Descrição linguística

– O que é isto?

– É uma forma de bolo cheia de rolhas.

É mesmo? A um nível superficial de consciência de teor cognitivo trata-se, nada mais nada menos, de um aglomerado arbitrário de rolhas numa forma de alumínio destinada originalmente  à confeção de bolos.

A questão aqui é que somos imediatamente confrontados com um problema que atormenta a vida de milhões de indivíduos que povoam a terra: confundir uma descrição linguística com a “verdade”. O ponto crucial é que uma descrição destas, embora correta a um determinado nível de compreensão, é absolutamente desprovida de significado existencial.

E é isso que a maior parte das pessoas faz todos os dias com cada segundo da sua vida. Definir as coisas em termos de experiências passadas com a ajuda de linguagem, tendo como consequência a sensação de que “conhecemos” (controlamos) o assunto, quer dizer, confundindo, como se diz em PNL, o mapa com o território. Isso cria na nossa mente uma cortina espessa que nos vai impedir de viver a dinâmica energética deste fluxo sempre novo que é a vida. E é aqui, parece-me, que reside a essência da sensação de “vazio”: dizer que se trata de “uma forma de bolos cheia de rolhas” é viver numa espécie de vazio absoluto, uma vida desprovida de sentido.

Parece-me uma boa ideia desistir de acreditar nas nossas definições. Qualquer momento, qualquer experiência, qualquer sensação (quer a etiquetamos de positiva ou negativa) ultrapassa não só definições como a nossa própria capacidade de compreensão. E mais ainda, algo de que não nos apercebemos facilmente, qualquer experiência (que habitualmente definimos de positiva ou negativa) é o lugar exato para celebrar e realizar a Vida.

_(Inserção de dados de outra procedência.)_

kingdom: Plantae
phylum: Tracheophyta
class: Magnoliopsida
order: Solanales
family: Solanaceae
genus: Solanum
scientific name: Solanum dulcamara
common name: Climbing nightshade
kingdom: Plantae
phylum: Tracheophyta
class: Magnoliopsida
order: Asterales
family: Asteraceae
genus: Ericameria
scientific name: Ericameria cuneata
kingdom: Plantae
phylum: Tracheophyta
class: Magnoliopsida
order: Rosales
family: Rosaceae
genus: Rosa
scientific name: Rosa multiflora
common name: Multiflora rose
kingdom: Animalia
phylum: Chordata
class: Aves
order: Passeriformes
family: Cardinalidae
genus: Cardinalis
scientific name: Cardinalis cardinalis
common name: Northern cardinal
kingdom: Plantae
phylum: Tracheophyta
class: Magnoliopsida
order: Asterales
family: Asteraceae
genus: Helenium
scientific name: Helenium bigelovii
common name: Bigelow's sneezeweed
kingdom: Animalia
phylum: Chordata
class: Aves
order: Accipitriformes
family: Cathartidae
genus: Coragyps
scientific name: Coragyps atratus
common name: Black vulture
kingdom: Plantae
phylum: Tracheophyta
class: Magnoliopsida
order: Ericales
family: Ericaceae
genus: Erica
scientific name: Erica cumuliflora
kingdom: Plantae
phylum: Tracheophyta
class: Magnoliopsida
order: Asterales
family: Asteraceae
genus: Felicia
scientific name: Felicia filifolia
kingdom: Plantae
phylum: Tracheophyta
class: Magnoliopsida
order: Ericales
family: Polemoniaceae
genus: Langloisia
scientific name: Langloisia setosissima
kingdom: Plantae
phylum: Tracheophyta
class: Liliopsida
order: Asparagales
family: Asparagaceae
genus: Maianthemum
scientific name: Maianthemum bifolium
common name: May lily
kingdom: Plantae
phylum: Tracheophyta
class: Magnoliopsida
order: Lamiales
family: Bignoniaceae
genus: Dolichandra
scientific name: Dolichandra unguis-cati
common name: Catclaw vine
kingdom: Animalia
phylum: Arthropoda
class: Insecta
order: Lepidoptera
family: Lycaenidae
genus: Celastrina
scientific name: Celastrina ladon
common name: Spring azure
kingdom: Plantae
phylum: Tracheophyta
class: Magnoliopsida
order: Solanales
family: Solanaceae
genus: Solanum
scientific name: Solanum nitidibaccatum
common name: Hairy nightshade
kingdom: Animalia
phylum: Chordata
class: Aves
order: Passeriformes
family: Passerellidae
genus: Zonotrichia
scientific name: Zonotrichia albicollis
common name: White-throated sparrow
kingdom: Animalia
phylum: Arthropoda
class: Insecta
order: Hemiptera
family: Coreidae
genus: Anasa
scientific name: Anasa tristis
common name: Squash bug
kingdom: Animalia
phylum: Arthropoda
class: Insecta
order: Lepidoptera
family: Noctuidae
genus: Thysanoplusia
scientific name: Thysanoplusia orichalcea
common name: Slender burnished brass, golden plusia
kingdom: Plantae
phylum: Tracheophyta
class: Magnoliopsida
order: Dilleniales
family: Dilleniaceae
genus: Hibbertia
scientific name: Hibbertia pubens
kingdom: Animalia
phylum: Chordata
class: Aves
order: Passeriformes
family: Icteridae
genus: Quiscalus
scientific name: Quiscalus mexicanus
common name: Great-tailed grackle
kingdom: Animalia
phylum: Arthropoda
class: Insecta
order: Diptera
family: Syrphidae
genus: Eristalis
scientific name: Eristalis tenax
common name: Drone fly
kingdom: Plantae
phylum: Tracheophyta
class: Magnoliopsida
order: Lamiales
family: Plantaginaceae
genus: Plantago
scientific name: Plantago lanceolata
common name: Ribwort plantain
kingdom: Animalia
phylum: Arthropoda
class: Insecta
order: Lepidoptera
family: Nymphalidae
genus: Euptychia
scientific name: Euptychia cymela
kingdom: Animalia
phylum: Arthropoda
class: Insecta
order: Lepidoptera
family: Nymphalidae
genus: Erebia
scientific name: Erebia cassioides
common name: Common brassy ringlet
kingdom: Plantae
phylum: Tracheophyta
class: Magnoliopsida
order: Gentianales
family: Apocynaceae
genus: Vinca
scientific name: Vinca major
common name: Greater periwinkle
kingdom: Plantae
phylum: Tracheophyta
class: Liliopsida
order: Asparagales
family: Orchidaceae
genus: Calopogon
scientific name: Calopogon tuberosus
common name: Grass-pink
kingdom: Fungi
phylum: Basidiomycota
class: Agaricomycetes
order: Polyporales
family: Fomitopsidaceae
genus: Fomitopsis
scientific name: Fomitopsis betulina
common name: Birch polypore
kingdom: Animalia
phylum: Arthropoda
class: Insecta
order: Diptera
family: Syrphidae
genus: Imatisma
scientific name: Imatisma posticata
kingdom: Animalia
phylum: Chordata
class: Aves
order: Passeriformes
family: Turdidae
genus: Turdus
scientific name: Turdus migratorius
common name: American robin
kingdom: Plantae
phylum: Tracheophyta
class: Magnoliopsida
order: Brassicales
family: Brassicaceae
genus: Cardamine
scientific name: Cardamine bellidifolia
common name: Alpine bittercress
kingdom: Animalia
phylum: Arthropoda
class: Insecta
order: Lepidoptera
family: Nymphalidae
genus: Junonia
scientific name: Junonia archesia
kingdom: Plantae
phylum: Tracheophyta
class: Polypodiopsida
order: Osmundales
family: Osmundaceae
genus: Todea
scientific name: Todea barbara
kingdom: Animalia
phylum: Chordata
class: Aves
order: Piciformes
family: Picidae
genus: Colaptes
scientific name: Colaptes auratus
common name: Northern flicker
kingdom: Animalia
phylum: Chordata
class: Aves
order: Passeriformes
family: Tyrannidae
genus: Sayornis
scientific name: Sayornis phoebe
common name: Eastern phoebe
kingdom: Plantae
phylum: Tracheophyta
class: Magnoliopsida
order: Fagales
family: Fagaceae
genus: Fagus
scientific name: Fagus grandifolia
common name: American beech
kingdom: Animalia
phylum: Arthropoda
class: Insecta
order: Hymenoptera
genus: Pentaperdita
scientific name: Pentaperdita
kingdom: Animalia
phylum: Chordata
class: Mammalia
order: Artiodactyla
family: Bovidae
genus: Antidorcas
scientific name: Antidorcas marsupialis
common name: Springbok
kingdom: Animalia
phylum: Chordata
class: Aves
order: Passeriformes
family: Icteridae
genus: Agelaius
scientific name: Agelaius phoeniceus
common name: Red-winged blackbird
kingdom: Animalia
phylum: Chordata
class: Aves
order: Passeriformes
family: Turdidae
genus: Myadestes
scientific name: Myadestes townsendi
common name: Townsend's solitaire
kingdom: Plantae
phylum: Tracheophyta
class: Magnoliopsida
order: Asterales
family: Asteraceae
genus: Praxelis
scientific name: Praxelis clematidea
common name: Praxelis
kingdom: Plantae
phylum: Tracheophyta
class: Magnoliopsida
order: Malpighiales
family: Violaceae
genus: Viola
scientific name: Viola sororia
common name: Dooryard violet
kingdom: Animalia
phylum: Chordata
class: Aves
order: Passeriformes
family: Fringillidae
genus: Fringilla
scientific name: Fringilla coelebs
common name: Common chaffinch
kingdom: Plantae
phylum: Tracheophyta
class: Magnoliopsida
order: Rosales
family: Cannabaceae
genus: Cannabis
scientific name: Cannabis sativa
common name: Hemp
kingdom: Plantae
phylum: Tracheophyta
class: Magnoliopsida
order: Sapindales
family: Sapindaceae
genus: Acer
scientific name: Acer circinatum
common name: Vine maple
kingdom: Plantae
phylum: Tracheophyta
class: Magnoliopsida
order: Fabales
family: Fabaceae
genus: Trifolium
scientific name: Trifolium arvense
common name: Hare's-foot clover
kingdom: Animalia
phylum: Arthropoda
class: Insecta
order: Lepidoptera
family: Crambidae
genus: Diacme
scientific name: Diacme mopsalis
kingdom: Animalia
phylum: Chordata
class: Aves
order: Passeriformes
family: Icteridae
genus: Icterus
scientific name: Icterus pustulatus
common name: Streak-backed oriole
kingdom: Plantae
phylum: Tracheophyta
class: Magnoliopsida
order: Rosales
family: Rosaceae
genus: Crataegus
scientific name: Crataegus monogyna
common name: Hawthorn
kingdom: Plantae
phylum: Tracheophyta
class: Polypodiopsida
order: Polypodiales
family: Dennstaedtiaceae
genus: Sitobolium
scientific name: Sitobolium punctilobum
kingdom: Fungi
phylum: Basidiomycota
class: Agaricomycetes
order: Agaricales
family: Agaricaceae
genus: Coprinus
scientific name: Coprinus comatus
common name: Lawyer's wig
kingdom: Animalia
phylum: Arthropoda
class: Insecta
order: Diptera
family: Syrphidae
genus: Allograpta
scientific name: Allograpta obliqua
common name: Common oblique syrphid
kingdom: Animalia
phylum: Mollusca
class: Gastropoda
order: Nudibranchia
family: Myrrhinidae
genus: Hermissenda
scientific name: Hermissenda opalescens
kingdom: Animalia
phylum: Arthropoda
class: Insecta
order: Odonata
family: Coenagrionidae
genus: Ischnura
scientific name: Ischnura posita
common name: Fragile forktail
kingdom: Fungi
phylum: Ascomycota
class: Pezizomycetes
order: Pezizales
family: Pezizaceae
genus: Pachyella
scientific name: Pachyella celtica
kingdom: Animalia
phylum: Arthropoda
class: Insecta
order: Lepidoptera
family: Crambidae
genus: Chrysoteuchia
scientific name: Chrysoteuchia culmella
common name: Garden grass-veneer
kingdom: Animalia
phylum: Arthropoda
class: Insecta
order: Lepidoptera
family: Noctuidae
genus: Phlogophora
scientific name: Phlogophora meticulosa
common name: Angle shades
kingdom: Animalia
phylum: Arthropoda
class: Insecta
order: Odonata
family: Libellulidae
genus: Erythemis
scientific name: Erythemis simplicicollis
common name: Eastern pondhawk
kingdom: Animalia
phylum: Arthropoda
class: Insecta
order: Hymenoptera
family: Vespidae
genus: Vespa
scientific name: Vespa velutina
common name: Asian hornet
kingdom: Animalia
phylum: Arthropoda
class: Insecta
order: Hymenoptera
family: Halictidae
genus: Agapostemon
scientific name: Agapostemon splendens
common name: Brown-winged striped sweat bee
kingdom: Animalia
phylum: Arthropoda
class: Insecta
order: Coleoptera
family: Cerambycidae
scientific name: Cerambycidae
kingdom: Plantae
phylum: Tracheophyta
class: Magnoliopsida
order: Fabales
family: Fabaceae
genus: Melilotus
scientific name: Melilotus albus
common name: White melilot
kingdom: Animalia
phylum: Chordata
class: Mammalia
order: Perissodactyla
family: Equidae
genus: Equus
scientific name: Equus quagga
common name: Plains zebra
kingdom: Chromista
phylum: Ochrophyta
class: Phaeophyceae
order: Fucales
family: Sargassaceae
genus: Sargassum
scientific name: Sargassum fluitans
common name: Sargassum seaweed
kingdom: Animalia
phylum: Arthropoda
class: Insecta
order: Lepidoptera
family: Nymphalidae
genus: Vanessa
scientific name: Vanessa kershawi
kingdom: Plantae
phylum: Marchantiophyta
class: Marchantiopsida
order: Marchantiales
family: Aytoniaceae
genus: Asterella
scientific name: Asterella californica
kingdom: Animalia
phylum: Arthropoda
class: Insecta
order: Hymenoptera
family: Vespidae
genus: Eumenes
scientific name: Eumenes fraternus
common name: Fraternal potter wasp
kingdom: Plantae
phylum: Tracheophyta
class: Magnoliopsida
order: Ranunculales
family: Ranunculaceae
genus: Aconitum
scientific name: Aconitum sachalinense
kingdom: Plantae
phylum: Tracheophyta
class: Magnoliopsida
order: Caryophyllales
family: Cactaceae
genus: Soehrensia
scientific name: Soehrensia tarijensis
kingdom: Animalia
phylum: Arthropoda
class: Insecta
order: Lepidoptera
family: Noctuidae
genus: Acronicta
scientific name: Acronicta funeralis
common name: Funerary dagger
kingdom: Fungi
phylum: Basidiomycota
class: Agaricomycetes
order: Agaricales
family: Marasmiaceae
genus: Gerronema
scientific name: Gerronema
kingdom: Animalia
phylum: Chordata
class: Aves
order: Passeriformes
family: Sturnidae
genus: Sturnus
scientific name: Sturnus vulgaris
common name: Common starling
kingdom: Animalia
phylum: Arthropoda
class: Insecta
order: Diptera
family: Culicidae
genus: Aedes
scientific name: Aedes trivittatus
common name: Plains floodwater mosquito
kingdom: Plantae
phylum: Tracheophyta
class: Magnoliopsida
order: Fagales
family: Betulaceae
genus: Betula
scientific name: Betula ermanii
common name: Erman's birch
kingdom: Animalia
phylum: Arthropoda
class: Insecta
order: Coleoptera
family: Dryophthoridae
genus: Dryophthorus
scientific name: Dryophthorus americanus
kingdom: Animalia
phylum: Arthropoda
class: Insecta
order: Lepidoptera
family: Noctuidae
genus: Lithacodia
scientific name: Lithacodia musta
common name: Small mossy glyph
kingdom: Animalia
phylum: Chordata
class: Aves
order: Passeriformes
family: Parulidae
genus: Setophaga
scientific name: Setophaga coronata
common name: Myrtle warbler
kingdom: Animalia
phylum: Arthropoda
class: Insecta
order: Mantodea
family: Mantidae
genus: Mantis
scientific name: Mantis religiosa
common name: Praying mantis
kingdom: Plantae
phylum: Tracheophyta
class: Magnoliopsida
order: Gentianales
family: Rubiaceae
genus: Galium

Se não, vejamos… uma forma de bolo cheia de rolhas…

Quantas experiências de sabores; a variedade dos produtos da terra e dos seus cultivadores, cada um com a sua história; os difusos caminhos do produtor ao consumidor; quantos encontros, quantas escolhas, quantas esperanças; quantas histórias foram contadas, lágrimas choradas ou gargalhadas, sonhos, desilusões, zangas, abraços; romances começados à luz da vela, metáforas acabadas num soluço, decisões tomadas ou novas amizades que surgiram numa taça erguida cintilante para realizar novos sonhos…

… um indescritível energético fluxo comparável a cada segundo da vida!

E se te perguntarem agora: – O que é isto?

Espero que me não respondas: – É uma forma de bolo cheia de rolhas.

E se te perguntar, sobre cada experiência da tua vida (a que tu chamas de positiva ou negativa): – O que é isto?

Será cada experiência muito diferente do que é uma forma de bolo cheia de rolhas?